Quando o Estranho partiu, contrariado, o já crescido terneiro mugiu. Linoberto pagou pirulitos xaropentos, em forma de apitos, daquele tipo que só se via ainda do lado de cá do cinamomo, para as duas crianças que saíram correndo ladeira abaixo, felizes com seus kits.

Linoberto chegou em casa cansado, mas satisfeito. Contou o ocorrido a Maria.

- E aí, Lino, as crianças terão que aprender essa língua estranha?
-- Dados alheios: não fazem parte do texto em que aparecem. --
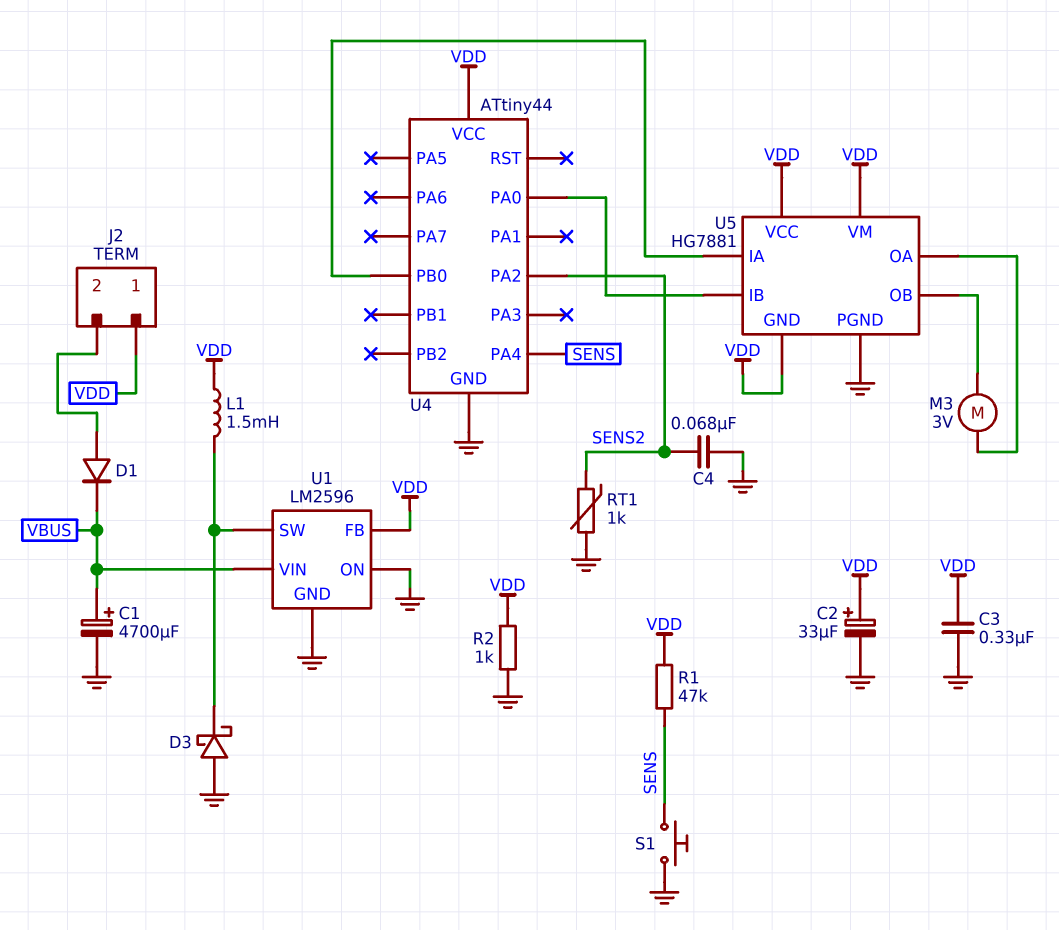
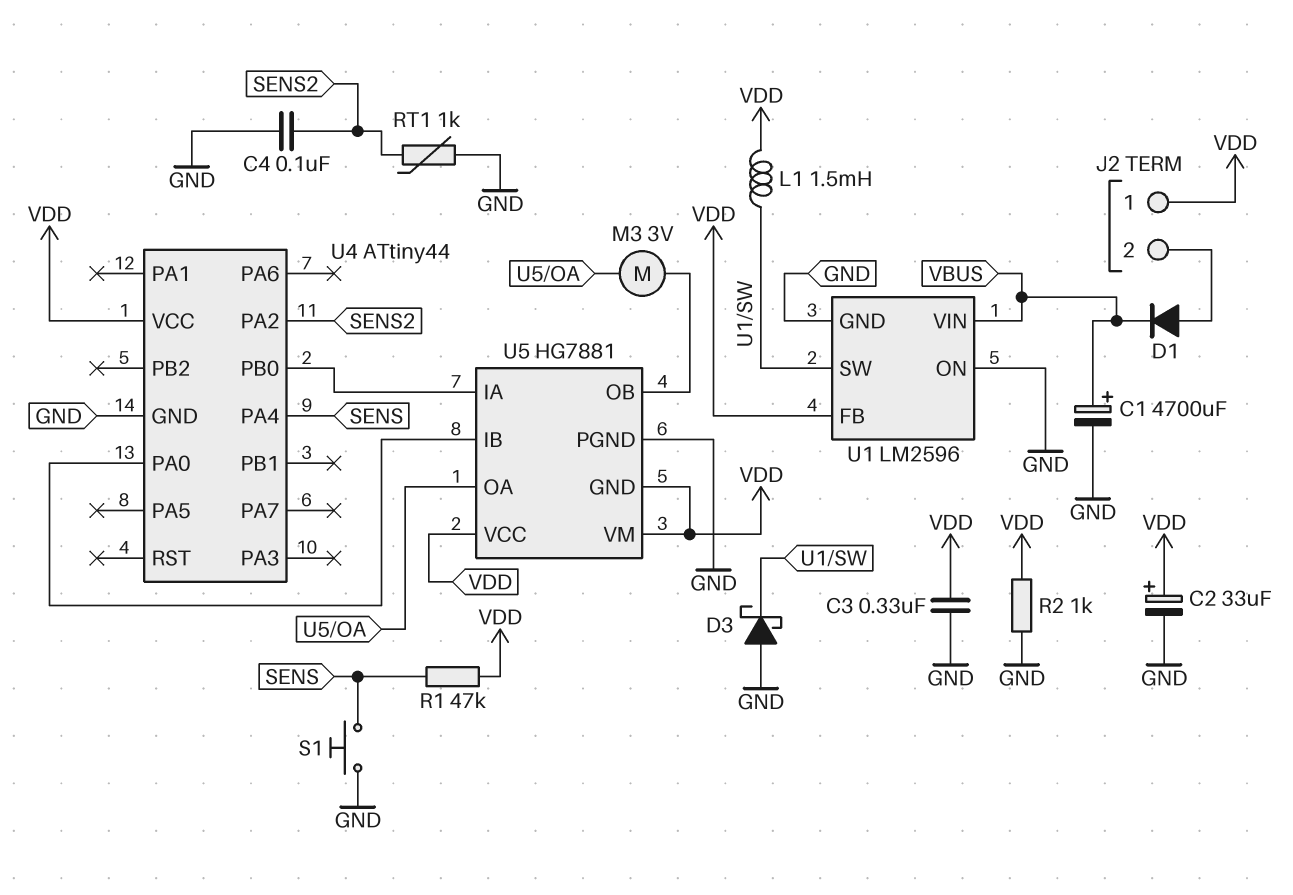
C4: 68nF (GND, SENS2) -> 100nF (GND, SENS2)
- Não, Maria. Encontrei um modo de contornar a situação e ainda por cima dar um presente de Natal para as crianças. Pedi para ver um dos tais kits. Quando botei o olho nele, me caiu a solução. Pedi ao padre que mandasse duas crianças da oitava série até o 12 Irmãos.

- E aí, Lino? Elas conseguiram ler as instruções?

- Não foi preciso. O tal kit era um jogo pega-varetas.